Bunları daha başlangıçta soru işareti olarak not almışım ve neticesinde de Atabey’in kaybettiği top sonrası rakip alanda 4 oyuncumuz kaldı. Yediğimiz kontra atak sonrası da Ferhat ikinci sarıdan oyundan atıldı. Öncesinde de zaten Caner’in yine ikinci sarı karttan oyundan atılmasıyla oyunu 9 kişi tamamladık.

Oysa ikinci yarı çok iyi başlamıştık. Samet’in aşırttığı top vardı ve gol geliyorum diyordu. Hoş Gümüşhane’nin durumu da ortadaydı. Ancak mücadele diyoruz ya işte bunu sahada görmek ve bunu 9 kişiyle yapmak çok çok önemliydi. Bunu es geçemeyiz.

Ancak İrfan Hoca mutlaka burada yapılan hataları not etmiştir. Hazırlık maçları için yazdığım kolay pozisyon veriyoruz anlamında belki kalemizde tehlike çok yaşamadık ama o kırmızı kartın öncesi sonrasını daha iyi analiz edilmelidir.

Enes oyuna girdiğinde çok iyi hamleler yaptığını belirtelim. Takım olarak 9 kişi kalınmış skoru korumak önemliydi. Ancak ileride buna rağmen iki üç oyuncuyla da olsa basmak ve pozisyon koklamak! Gerçekten enterasandı.

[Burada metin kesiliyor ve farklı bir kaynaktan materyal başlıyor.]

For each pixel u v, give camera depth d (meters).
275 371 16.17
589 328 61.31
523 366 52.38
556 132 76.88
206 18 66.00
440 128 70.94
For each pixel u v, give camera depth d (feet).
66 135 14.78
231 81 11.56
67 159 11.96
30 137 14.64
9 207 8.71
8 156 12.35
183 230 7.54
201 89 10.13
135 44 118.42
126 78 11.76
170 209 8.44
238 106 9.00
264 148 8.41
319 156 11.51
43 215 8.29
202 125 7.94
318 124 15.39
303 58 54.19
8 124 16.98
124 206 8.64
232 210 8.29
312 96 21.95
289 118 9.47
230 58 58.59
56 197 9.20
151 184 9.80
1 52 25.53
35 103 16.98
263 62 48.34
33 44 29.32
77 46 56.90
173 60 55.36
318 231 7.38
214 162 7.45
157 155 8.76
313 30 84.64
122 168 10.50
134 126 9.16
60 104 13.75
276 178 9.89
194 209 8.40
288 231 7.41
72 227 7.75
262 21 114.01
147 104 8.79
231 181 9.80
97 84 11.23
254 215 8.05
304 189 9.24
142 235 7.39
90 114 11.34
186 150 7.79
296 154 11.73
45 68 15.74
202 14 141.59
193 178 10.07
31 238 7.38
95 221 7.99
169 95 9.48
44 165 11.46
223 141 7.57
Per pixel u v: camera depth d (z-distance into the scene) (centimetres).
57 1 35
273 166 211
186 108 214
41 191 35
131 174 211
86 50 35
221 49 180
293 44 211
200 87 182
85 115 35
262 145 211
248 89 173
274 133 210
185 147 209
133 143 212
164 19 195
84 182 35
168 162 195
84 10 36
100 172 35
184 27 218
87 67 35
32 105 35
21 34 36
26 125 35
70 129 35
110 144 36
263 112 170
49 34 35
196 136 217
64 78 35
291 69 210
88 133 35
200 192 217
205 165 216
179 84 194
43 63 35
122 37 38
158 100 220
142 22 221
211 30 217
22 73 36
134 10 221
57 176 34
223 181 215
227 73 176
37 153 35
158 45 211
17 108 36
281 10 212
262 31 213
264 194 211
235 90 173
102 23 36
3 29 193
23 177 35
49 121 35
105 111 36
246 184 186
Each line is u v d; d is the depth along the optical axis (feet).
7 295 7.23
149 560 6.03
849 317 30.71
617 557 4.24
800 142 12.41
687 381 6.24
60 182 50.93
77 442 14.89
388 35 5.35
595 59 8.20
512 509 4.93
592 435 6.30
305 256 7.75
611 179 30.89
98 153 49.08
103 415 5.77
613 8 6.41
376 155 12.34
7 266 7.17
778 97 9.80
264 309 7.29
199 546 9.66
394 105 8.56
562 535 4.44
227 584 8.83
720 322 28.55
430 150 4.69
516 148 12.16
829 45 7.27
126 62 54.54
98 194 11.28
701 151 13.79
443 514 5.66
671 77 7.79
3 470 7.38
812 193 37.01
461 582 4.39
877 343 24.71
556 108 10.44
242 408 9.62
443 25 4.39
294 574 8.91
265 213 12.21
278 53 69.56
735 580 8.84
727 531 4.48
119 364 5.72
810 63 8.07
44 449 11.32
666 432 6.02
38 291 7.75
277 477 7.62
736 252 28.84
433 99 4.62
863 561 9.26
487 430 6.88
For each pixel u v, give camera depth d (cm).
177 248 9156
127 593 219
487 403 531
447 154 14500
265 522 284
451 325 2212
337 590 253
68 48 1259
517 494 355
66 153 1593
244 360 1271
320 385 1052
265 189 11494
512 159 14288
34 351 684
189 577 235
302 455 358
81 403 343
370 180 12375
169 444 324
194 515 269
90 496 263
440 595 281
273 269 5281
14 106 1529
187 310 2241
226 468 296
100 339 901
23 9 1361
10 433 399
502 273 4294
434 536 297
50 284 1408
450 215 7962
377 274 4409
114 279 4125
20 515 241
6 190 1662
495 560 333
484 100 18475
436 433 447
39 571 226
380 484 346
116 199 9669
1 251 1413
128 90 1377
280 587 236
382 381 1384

Zaten şu mantık doğru olan değil mi “defans hücumda başlar!” Bunun semeresi bence maçın yıldızı Kubilay’ın çok uzun topu sürüklemesine rağmen attığı şutun direkten dönmesi ne kadar talihsizlikse, Oğuz’un topu takip edip kontrol etmesi ve güzel ortasına Samet Hakan’ın da kafa vuruşuyla santra dahi yapılmadan maça noktayı koyması bu maçın finaline yakıştı…İşte özelenen Samsunspor tablosunu da bizlere gösterdi.

Maçın bitiminde teknik heyetle futbolcuların sarmaş dolaşı, taraftarın coşkusu görülmeye değerdi.

Samsunspor olarak bu ilk maçı kazasız geçmek önemliydi. Şükür ki bunu bir de hakeme rağmen gerçekleştirilmesi daha çok önemli hale getirdi. Tüm takıma teşekkürler.

Maçın başlığı daha farklı olabilirdi ama geçen yıl çok canımız yandı ve bir maç sonrası dahi şu başlığı atmak nasip olmadı. Kısmet bu maçaymış.